WHAT YOU ARE ASKED TO DO: In the book reviews, what is the full title of the book being reviewed?

To be totally honest I came to this book with some preconceived notions after reading several reviews of it. Overall I found it to be a little whiny and very self-absorbed. I was kind of fascinated to see her react to different peoples' take on things and opinions, about her life, about parenthood in general, etc. in a very knee-jerk way - a difference of opinion almost always seems to be taken as a challenge. She'll speak of the truth of others but utterly fail to recognize any kind of relativism in virtually any situation or statement. There were specific moments in the book where I was taken aback at moments which were mentioned but washed over. Once she's talking to a friend who decided not to have children. Walker quickly glosses over the fact that she's had several major illnesses and goes on to talk about how she wishes she could tell her friend that she is wrong. For Walker, there is no room apparently for physical barriers to pregnancy. This is further exacerbated by her assertion that one can not love an adopted child as much as one's own. Again, no acknowledgment that her truth might not be another's - this is posited as an point of absolution. There is another moment during a birthing class she attends with her male partner, where he asks "Where's the penis?...", after talking about vaginas, etc. the whole class. He is apparently looking for the inherently male role in the process. It has been said in some reviews that the author comes off as narcissistic in this book - based on this exchange I'd say her partner does as well. I'm a little concerned that the book does not come out to talk about feminism more explicitly. I feel that there is room for it. A little discussion in this vein would add some weight to an otherwise rather fluffy piece, but it does not occur. Instead we are left with a piece that looks, very much, as something that could be considered a post-feminist take on pregnancy and motherhood. I find this very, very unfortunate. The book was a disappointment.
—sarah

I think the subtitle of this book was a little misleading, the whole title is Baby Love: choosing motherhood after a lifetime of ambivalence. The subtitle made me think that basically after a lifetime of NOT wanting children the author suddenly changed her mind and did have a child. But, basically she always wanted children, but felt like she was not equipped to be a good mother and/or felt like she couldn't successfully "have it all". I have always felt like I didn't want to have kids, but occasionally wonder if I'll regret it one day (mostly I think about it since EVERYONE I know is having kids like it's going out of style). So, I guess I was hoping that this book would shed some light on my questions if the author was like me. But, she always wanted kids, but was kindof afraid to actually go through with it. Overall, the book was OK - all her freaking out about everything and the horrific birth definitely did NOT make me lean more toward wanting to have kids...but the writing was good and it was a fast read.

Records from a collection:
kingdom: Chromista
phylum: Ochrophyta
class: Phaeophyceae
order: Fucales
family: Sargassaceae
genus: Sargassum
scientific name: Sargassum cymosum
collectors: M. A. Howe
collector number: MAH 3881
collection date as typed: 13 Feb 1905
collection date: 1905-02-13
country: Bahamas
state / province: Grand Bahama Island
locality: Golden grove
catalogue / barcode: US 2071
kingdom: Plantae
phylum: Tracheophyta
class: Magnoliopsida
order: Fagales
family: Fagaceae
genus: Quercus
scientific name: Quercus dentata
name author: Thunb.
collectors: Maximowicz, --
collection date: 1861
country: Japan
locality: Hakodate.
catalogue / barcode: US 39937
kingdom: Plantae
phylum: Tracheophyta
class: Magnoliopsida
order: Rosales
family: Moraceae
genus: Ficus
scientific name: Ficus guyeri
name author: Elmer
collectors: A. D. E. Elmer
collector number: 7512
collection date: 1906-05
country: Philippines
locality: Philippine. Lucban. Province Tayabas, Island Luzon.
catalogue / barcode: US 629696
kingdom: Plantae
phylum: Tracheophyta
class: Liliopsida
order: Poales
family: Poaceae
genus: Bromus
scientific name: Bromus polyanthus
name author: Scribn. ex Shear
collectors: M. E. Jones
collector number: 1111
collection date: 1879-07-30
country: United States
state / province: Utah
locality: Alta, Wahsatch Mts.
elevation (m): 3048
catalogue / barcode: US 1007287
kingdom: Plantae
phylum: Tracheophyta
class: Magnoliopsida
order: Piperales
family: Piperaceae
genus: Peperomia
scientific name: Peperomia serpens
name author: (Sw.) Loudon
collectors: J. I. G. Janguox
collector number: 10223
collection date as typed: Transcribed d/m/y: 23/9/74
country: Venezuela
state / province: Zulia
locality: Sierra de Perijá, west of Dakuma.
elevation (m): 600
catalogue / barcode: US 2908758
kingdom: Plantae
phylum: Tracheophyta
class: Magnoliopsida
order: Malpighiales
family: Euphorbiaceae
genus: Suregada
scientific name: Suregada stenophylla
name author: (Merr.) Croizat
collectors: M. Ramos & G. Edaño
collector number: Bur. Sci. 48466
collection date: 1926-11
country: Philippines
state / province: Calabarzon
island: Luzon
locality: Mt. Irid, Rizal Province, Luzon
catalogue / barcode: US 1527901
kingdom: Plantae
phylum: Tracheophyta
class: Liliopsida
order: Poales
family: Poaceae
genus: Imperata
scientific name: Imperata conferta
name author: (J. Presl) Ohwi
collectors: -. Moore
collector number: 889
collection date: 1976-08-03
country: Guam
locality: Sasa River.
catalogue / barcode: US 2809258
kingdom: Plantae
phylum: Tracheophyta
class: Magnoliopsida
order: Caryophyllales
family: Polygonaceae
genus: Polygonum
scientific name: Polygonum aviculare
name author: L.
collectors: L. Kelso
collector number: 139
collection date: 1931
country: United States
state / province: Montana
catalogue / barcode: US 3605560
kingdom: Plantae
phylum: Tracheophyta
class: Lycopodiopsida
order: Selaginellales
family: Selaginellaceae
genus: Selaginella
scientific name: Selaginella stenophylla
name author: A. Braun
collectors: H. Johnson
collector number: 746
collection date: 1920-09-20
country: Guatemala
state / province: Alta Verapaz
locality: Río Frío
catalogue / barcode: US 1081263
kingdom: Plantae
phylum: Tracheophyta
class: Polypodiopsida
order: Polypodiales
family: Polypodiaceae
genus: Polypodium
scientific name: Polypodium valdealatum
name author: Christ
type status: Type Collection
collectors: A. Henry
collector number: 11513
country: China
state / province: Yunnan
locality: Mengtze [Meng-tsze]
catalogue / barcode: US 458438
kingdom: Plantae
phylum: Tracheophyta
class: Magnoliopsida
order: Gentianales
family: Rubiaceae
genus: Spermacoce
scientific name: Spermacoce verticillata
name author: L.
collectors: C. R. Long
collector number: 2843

REPLY: Baby Love: choosing motherhood after a lifetime of ambivalence